Sunday, March 22, 2009

Roger McGuinn at the Hemmens Auditorium Elgin, Illinois

It was once said (many times) that if a living legend is playing live within a reasonable driving distance to your house you go make an effort to go see that living legend.  While I personally may not practice this principle all of the time (and what is the true definition of "reasonable driving distance"? 30 minutes? 12 hours? 2 days with a hotel stay?) I did so on this particular evening.  Roger McGuinn played the Hemmens Cultural Center in Elgin, Illinois March 21st.  The Hemmens is well within said reasonable driving distance, heck, it's within reasonable walking distance to my house.
 
The house lights dimmed and the opening chords of the Bob Dylan-penned "My Back Pages" echoed throughout the pristine acoustics of the Hemmens.   It was a sound so incredible that it almost sounded like it coulda been intro music for the former leader of The Byrd's.  From out of the shadows and into the spotlight stepped Roger McGuinn himself with his famous 12 string Rickenbacker guitar. Yeah, that one, the jangly guitar.  The guitar that made describing jangly guitar music to a friend an adjective, "You know, it sounds jangly, 'Byrdsy'."  It's the guitar McGuinn saw George Harrison play in the film "A Hard Day's Night" that possessed him to get one for himself.  If I could somehow bottle how I felt at that exact moment when McGuinn played "My Back Pages", those opening chords, last night at the Hemmens, I'd be happy and misty-eyed the rest of my life.  

Words like "national treasure", "legendary", "iconic" get bandied around way too much in this day and age but with someone like McGuinn these words chime true.  It's criminal that oldies radio formats and cable TV playlists play just a few greatest hits from The Byrds.

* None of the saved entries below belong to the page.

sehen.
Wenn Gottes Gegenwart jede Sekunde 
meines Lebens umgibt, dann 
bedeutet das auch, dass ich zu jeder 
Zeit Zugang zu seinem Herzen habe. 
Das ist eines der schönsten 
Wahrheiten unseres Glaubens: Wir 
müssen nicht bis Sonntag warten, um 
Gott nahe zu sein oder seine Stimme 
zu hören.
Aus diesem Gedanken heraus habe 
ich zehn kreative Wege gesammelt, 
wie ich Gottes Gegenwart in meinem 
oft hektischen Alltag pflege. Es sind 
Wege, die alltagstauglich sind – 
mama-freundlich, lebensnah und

Roger McGuinn, formerly known as Jim (had to get that in somewhere), then took a seat along side a banjo, a 12-string acoustic, and his specially designed for him Martin HD-7. He began to weave wonderful stories of growing up listening to a transistor radio, "the iPod of it's day", learning to play early rock n roll on the guitar, going to the Old Town School of Folk Music, and getting his parents to sign a paper so he could fly to California to join the Limelighters just after high school graduation. Among these stories he'd intersperse a Leadbelly song, a Woody Guthrie song, some more Dylan covers, and of course songs and stories from The Byrds.  The show was well paced, if not rote (not a knock on the show, mind you, you can hear some of the same stories almost word for word on YouTube) since he has really honed and crafted his show to focus on the many highlights of his career.  Here is a YouTube link of a version of Eight Miles High not too different from the version last night.  McGuinn is still in great voice for a man his age.  His guitar work is immpecable, even mind-boggling, to think he is getting all that sound out of one guitar.  And then to be able to sing and get all those sounds from the guitar does truly make him a national treasure.